Poster
in
Workshop: Learning Meaningful Representations of Life (LMRL) Workshop @ ICLR 2025
Decision Tree Induction with Dynamic Feature Generation: A Framework for Interpretable DNA Sequence Analysis
Nicolas Huynh · Krzysztof Kacprzyk · Ryan Sheridan · David Bentley · Mihaela van der Schaar
Abstract:
The analysis of DNA sequences has become increasingly critical in numerous fields, from evolutionary biology to understanding gene regulation and disease mechanisms. While machine learning approaches to DNA sequence classification, particularly deep neural networks, achieve remarkable performance, they typically operate as black boxes, severely limiting their utility for scientific discovery and biological insight.
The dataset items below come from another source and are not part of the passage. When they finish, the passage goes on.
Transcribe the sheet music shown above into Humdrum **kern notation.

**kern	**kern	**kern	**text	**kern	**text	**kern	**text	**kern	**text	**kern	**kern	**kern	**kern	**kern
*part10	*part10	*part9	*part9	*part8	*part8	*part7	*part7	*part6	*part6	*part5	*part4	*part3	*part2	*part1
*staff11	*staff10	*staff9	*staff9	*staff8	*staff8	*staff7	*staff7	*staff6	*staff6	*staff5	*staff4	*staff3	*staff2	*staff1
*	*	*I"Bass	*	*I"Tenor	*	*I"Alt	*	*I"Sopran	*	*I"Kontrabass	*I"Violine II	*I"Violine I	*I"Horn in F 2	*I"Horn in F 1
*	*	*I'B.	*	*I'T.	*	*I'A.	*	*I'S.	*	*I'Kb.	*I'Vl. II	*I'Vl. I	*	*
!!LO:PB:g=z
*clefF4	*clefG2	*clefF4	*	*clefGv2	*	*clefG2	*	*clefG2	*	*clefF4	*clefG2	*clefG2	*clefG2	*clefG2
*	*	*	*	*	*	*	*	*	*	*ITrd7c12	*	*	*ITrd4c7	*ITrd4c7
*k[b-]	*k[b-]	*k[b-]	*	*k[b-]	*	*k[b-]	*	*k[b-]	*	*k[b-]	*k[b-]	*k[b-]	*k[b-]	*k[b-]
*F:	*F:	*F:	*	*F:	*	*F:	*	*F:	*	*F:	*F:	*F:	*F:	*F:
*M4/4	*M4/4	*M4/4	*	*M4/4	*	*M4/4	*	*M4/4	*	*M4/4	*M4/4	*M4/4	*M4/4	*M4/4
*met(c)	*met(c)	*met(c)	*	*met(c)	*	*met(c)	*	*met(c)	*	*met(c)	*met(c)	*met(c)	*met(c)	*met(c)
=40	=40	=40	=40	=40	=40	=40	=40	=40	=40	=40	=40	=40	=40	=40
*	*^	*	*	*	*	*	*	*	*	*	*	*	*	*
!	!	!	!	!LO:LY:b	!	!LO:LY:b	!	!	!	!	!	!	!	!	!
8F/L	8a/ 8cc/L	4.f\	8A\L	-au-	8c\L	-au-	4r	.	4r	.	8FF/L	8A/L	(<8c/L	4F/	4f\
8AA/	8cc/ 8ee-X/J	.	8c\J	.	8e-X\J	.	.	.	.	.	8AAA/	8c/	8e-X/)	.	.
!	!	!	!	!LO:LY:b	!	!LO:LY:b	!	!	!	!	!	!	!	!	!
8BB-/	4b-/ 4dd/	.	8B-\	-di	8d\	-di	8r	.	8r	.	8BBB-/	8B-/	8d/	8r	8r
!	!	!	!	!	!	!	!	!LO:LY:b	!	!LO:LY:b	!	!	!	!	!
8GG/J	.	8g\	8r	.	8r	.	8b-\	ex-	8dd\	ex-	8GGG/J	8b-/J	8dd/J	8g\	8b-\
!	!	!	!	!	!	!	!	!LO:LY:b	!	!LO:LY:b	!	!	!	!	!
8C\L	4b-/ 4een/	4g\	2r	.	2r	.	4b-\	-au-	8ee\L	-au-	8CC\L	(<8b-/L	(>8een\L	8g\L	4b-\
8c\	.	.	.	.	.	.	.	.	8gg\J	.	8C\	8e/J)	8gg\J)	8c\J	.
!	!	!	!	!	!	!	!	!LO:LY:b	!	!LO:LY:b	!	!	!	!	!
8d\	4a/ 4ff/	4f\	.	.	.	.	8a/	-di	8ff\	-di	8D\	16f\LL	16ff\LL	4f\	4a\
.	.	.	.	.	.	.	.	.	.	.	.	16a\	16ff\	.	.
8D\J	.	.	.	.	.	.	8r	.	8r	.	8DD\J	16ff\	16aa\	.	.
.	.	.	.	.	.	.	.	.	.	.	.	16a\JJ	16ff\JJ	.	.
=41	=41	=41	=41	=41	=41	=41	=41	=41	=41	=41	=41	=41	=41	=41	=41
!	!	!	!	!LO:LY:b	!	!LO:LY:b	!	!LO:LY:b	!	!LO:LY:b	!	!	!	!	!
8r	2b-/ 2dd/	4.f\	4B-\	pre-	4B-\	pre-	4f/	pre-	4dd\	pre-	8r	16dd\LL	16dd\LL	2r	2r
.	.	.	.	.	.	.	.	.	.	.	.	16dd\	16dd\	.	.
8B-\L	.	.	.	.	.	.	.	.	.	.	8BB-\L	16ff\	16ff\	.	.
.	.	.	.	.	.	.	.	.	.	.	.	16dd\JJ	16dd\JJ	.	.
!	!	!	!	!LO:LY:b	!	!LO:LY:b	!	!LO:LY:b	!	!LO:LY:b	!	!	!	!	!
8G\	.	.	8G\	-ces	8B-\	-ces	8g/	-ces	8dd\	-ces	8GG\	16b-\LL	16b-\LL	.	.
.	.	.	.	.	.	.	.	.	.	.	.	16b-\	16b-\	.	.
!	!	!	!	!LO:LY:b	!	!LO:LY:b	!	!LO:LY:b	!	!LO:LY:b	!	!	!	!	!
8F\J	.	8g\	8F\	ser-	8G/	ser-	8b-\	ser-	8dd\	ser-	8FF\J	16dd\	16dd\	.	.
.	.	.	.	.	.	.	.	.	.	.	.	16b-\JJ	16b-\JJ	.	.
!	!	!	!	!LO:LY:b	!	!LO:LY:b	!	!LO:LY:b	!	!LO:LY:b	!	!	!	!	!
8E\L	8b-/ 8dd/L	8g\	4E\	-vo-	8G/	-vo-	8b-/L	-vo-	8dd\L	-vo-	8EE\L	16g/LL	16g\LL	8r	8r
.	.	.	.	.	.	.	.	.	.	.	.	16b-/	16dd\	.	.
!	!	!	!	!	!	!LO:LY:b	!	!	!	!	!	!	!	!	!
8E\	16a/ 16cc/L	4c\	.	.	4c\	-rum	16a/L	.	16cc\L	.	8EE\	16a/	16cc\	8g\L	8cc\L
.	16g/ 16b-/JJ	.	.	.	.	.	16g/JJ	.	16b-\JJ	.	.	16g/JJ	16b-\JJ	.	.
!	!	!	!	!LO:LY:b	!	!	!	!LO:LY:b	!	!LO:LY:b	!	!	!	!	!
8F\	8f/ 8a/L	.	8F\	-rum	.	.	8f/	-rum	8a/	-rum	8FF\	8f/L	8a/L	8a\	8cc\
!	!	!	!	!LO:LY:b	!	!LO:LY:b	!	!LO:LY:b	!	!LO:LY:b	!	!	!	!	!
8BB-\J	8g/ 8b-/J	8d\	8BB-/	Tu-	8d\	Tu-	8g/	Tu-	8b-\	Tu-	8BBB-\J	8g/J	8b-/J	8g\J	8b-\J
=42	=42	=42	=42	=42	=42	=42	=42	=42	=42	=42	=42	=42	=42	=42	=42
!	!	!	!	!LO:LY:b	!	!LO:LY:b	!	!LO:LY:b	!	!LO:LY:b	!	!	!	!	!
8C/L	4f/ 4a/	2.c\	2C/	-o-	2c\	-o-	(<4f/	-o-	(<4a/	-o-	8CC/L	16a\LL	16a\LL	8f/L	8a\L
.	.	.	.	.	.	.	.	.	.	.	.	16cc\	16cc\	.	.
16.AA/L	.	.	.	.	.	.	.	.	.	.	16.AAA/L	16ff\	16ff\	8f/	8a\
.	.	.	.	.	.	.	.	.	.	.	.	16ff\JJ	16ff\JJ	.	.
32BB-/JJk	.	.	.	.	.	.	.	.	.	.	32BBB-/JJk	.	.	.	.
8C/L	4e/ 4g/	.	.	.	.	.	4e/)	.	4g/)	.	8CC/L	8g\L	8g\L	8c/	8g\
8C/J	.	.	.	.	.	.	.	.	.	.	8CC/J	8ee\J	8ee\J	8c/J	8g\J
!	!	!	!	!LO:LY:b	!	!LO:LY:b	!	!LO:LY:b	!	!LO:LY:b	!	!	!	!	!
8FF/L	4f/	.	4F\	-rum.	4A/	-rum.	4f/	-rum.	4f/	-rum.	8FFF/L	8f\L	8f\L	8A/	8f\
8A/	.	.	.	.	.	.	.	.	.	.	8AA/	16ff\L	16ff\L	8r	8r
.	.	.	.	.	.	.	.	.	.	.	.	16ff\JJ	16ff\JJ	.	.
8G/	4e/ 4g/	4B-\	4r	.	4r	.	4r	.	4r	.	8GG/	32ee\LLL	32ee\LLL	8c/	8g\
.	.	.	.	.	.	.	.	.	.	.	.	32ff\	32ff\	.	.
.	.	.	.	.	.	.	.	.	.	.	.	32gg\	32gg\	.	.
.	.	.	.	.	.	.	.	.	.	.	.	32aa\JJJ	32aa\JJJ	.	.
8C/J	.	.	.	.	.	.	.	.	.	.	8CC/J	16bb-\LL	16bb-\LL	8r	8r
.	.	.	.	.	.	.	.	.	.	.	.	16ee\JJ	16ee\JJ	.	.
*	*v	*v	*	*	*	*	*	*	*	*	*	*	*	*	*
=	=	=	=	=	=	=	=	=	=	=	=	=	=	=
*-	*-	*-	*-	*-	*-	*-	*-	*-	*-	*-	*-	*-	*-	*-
Decision trees offer a promising direction for interpretable DNA sequence analysis, yet they suffer from a fundamental limitation: considering individual raw features in isolation at each split limits their expressivity, which results in prohibitive tree depths that hinder both interpretability and generalization performance. We address this challenge by introducing $\texttt{DEFT}$, a novel framework that adaptively generates high-level sequence features during tree construction. $\texttt{DEFT}$ leverages large language models to propose biologically-informed features tailored to the local sequence distributions at each node and to iteratively refine them with a reflection mechanism. Through a comprehensive case study on RNA polymerase II pausing prediction, we demonstrate that $\texttt{DEFT}$ discovershuman-interpretable sequence features which are highly predictive of pausing, providing insights into this complex phenomenon.